So I got the new tattoo...

Aug 17, 2016 22:13

...and it looks like this! (Tattoo artist's photo on her Instagram page; direct link to the photo here if you want a closer look.)

[Image: a Hawai'ian sea turtle glyph in black on the upper right outer arm, surrounded by multi-hued purple/blue watercolor that drips down the arm.]

Why watercolor? Because it's lovely.

Why the sea turtle? Because I'm an ocean girl, if one from the north Atlantic; because
scruloose and I got married in Hawai'i; and because during that trip, after I'd learned to snorkel just well enough that I could paddle around on my own a bit and not drown, a Hawai'ian sea turtle (honu) swam over and invited me to play.

(I may have written about this before, but what the hell.)

There was no mistaking that the turtle wanted to play. It came close--not in reach, but still pretty near--then swam a few feet further ahead of me...where it stopped and looked back over its shoulder at me, and waited until I cautiously swam a bit closer. (You're not supposed to deliberately get right up in a turtle's space.) Then it swam a bit further, and stopped and looked back again. We repeated this several times before I realized we'd swum into very shallow water and that if I followed any further I was likely to get tossed into the rocky shore by a wave, so I gave up on following the turtle, who was quite happy to be dashed against the rocks in its armor.

It's one of the most wonderful memories I have.
Actually getting the tattoo went smoothly!
scruloose and our friend R were both there hanging out while Amber did it, and the whole process took about three hours once she started actually putting needle to skin. The honu glyph took the longest and hurt the most, because she had to go over it again and again to get the black so dark, but it still hurt significantly less than I remember my ankle tattoos hurting.

Amber herself was great. She chatted with us about cats and various geeky things (and when she bent over to grab something and the waistband of her Captain America underwear showed briefly, she took it in stride when R complimented her on them). She really listened to what I wanted, and she did a fantastic job. ^_^

She used something like seven or eight different purple and blue inks, and even though I spent a fair bit of time watching her work at close range, I have no idea how she worked the watercolor magic. (Towards the end I was peering at the color and thought, Oh, she even worked a trace of red in there--no, wait, I'm bleeding.)
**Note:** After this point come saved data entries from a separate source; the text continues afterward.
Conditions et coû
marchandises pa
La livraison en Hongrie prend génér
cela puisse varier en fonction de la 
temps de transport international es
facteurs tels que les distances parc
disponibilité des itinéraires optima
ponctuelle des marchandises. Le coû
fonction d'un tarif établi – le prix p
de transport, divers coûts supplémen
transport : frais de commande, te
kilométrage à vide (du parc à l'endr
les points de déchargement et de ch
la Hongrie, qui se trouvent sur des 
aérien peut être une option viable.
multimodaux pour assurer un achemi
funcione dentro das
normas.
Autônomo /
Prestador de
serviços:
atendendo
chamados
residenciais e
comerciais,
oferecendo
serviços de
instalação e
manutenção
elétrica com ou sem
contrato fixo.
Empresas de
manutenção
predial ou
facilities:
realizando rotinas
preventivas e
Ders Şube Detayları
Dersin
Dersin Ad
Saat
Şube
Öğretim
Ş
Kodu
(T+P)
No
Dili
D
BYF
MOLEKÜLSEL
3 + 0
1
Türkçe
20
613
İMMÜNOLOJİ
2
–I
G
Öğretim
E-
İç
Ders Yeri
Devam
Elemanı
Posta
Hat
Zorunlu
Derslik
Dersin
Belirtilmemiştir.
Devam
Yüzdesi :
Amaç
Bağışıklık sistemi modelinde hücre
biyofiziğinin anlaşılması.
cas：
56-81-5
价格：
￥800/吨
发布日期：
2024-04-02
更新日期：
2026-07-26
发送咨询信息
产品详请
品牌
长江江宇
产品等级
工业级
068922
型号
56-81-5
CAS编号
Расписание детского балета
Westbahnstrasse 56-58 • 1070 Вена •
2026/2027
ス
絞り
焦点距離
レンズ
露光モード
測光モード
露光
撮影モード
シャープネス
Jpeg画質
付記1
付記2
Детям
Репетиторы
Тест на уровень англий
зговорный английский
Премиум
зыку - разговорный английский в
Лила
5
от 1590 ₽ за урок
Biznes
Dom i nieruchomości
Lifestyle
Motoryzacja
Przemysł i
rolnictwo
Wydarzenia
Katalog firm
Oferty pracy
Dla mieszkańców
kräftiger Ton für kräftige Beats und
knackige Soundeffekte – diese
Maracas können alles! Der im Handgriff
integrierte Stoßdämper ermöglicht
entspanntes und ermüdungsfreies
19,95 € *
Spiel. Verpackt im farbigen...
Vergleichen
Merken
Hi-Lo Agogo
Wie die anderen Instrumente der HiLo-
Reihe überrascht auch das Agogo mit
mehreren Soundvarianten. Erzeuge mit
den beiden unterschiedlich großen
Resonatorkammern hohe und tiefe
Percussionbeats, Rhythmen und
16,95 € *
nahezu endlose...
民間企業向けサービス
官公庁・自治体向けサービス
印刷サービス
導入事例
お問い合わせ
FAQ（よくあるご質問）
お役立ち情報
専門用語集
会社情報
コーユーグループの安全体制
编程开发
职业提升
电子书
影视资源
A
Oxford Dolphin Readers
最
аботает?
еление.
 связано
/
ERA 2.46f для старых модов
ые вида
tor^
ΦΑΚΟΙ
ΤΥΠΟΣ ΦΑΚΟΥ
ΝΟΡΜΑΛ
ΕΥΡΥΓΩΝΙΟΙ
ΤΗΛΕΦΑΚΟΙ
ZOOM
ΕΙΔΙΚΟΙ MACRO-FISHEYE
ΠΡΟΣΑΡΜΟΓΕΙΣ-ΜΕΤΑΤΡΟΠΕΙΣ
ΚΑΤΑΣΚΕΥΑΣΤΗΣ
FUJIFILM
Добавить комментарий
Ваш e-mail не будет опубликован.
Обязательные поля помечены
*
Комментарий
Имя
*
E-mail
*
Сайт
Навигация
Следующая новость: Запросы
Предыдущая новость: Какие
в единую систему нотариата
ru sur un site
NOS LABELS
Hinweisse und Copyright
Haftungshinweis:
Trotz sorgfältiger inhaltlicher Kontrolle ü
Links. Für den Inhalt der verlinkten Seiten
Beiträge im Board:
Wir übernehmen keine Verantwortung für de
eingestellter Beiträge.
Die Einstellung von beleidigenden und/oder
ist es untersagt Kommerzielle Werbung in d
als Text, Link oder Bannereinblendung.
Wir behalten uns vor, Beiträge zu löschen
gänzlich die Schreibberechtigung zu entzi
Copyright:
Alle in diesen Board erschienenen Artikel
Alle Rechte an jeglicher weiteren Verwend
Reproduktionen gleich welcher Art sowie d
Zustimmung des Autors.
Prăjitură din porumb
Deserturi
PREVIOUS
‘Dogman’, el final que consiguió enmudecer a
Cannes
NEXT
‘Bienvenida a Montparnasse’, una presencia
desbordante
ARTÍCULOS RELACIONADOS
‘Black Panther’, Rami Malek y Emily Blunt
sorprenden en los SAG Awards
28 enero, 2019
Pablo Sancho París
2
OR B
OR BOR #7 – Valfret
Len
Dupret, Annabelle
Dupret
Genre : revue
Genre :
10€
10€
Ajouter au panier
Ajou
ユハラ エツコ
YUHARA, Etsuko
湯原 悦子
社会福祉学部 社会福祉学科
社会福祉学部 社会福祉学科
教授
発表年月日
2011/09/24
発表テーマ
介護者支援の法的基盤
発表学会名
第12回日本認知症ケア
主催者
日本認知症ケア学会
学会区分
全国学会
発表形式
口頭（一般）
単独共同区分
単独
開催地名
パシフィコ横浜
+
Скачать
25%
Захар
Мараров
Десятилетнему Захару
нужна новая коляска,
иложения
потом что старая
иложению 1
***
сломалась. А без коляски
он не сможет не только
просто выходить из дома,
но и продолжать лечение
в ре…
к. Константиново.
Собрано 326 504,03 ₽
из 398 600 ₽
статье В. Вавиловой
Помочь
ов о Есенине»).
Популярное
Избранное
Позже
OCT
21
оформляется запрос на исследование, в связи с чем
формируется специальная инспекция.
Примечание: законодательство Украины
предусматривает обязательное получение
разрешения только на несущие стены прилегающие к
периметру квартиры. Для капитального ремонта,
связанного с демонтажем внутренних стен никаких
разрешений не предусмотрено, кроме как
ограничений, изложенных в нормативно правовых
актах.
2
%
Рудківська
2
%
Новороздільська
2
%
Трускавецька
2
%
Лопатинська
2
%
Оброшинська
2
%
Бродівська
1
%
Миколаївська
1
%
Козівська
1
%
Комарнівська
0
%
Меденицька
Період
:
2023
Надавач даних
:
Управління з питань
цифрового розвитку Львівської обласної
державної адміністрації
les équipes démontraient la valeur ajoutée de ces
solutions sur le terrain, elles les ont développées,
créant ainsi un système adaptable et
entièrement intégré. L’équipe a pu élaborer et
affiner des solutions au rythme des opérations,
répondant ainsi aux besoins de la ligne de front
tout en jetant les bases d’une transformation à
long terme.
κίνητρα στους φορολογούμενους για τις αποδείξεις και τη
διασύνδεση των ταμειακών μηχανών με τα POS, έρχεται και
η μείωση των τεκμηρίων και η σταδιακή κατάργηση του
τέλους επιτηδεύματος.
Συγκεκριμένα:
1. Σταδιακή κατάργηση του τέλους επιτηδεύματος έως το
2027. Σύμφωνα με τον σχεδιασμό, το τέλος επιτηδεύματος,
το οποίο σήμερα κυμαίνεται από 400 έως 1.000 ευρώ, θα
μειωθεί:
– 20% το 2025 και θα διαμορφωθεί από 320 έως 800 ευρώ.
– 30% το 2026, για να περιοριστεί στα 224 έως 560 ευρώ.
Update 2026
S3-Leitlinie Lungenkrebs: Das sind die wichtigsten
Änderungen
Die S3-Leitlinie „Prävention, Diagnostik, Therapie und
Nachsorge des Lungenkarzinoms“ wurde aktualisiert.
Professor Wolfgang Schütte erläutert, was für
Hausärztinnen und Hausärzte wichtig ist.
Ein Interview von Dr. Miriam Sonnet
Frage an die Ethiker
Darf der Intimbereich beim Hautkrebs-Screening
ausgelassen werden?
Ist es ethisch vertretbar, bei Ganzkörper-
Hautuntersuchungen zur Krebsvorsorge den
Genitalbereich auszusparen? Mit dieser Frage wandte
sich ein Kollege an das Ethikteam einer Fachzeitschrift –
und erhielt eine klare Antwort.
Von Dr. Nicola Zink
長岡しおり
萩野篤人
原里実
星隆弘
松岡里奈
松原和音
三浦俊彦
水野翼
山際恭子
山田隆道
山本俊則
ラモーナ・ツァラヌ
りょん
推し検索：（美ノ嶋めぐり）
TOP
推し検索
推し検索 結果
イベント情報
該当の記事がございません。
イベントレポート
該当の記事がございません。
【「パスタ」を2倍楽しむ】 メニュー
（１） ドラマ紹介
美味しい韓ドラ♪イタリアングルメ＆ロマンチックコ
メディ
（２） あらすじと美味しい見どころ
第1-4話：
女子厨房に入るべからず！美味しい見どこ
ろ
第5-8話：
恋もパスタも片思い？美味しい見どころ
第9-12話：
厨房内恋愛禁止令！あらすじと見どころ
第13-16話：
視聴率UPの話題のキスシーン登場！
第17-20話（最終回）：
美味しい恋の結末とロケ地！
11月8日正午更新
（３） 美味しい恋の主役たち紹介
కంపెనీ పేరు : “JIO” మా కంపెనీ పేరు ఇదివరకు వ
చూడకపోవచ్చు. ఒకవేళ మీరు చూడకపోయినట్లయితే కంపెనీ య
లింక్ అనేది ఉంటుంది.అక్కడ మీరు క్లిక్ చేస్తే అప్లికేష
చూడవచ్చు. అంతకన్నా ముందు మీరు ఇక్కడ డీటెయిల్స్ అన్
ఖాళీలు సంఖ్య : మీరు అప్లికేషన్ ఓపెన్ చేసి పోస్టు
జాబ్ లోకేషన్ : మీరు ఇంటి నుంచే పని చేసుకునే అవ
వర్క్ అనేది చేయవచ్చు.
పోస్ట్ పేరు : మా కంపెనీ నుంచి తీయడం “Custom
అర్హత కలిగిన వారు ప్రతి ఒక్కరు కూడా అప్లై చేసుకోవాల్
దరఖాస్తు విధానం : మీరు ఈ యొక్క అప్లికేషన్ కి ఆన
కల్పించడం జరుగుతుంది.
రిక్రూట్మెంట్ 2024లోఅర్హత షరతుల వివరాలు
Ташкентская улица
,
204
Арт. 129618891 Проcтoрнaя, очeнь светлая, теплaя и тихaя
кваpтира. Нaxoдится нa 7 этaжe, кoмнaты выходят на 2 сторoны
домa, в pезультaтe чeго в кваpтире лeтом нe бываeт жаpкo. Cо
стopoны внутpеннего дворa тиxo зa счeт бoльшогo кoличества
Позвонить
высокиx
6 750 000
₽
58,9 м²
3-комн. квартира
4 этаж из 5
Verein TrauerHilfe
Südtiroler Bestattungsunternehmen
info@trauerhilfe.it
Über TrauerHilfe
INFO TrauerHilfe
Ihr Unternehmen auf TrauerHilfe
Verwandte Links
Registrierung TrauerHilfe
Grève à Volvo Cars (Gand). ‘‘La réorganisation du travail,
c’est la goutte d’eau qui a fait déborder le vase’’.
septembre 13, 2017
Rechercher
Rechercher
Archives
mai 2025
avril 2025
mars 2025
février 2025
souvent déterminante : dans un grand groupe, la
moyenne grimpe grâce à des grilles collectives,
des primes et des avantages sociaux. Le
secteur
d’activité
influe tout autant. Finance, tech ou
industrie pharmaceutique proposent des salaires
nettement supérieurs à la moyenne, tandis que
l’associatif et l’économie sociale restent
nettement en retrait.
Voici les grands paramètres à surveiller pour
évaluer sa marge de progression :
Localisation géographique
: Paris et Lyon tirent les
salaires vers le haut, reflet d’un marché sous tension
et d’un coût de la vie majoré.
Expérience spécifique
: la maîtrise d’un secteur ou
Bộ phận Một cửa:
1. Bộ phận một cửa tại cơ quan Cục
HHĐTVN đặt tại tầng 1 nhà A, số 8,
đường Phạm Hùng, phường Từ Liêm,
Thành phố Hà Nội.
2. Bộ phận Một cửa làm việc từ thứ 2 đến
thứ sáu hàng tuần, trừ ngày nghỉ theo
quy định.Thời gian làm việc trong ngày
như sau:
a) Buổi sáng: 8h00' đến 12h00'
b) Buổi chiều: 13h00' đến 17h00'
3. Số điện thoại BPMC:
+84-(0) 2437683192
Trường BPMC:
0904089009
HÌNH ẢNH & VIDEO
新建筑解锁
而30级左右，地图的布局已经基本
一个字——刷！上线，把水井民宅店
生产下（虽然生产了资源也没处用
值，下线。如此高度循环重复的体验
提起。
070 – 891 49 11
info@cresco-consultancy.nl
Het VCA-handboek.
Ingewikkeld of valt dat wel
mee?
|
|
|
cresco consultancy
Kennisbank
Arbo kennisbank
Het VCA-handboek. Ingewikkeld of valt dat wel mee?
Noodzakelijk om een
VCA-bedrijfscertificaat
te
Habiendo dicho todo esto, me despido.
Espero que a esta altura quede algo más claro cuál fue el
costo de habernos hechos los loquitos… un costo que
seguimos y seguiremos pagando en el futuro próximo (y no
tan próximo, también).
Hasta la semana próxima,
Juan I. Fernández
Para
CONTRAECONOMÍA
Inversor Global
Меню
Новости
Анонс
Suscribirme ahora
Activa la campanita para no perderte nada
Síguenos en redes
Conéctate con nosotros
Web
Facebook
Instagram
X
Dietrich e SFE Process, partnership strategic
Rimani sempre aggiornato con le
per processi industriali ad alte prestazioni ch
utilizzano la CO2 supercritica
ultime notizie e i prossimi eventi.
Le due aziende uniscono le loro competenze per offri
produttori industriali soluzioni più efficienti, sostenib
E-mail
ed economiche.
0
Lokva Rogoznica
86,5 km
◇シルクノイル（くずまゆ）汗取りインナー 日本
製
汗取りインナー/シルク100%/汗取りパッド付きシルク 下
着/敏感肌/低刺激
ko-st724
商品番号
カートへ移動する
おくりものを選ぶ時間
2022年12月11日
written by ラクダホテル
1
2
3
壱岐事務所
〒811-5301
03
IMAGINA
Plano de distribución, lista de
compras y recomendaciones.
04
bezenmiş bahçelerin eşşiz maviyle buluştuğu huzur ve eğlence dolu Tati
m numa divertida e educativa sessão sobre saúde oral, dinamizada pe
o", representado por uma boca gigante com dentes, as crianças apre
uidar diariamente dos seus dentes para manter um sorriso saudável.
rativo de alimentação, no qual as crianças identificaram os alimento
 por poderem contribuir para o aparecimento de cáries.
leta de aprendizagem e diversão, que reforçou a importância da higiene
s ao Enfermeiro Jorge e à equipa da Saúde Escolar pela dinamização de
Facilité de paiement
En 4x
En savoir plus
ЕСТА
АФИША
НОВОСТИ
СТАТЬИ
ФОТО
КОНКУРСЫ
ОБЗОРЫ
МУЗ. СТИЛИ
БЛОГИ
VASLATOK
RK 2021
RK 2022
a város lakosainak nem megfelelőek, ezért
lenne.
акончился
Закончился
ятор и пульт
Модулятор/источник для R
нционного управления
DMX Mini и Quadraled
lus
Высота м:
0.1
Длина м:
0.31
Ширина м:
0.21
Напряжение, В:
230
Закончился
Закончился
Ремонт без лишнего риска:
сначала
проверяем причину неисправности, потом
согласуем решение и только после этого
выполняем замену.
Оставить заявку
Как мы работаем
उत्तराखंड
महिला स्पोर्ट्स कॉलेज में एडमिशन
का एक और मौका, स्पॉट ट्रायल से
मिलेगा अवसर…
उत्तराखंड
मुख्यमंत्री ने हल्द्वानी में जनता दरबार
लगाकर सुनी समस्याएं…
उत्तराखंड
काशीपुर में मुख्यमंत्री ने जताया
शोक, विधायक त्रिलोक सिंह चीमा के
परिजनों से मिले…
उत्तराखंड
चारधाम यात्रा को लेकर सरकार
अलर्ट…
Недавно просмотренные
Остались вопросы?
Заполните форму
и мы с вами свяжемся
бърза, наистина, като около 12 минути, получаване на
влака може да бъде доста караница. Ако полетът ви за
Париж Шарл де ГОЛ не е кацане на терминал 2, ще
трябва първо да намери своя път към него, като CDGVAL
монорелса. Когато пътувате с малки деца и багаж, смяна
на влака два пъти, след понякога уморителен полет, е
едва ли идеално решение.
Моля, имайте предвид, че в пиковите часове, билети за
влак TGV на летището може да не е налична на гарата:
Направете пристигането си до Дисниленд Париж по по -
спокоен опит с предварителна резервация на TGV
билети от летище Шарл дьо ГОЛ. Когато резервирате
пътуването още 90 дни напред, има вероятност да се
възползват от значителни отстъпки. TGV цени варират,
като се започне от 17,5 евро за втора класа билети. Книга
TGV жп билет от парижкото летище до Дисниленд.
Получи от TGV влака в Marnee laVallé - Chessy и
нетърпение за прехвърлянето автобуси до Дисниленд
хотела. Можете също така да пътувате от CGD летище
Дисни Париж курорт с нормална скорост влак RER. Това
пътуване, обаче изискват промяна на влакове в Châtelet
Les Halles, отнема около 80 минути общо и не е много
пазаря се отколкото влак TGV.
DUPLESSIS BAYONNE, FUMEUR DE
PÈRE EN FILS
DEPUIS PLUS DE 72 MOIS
The tattoo is less than two and a half days old and I can already feel the honu part just barely beginning its threat of peeling--the skin is tight, especially if I raise my arm too much. Today I started using Tattoo Goo (which is what I used on my previous tattoos, with great results), and I keep managing to be nervous both about applying too much and too little. My other tattoos never itched much while they healed, and the peeling wasn't too bad (barely noticeable at all with the text on my upper left inner arm), so I hope that's true this time too. *fingers crossed*

It's my fourth tattoo. (The other three were all acquired on the same day.) It's also going to be the most visible by far, and I'm not sure if it's that highly-visible placement or the sheer size/brightness that makes me feel more tattooed than the other three do. My left arm tattoo often goes mostly unnoticed, and the pair on my Achilles tendons are almost never visible, since I tend to wear tights when I'm in skirts. (They were on display more during this past trip to Toronto than in the entire two years I've had them.)

Now to see how the healing goes. Wish me luck!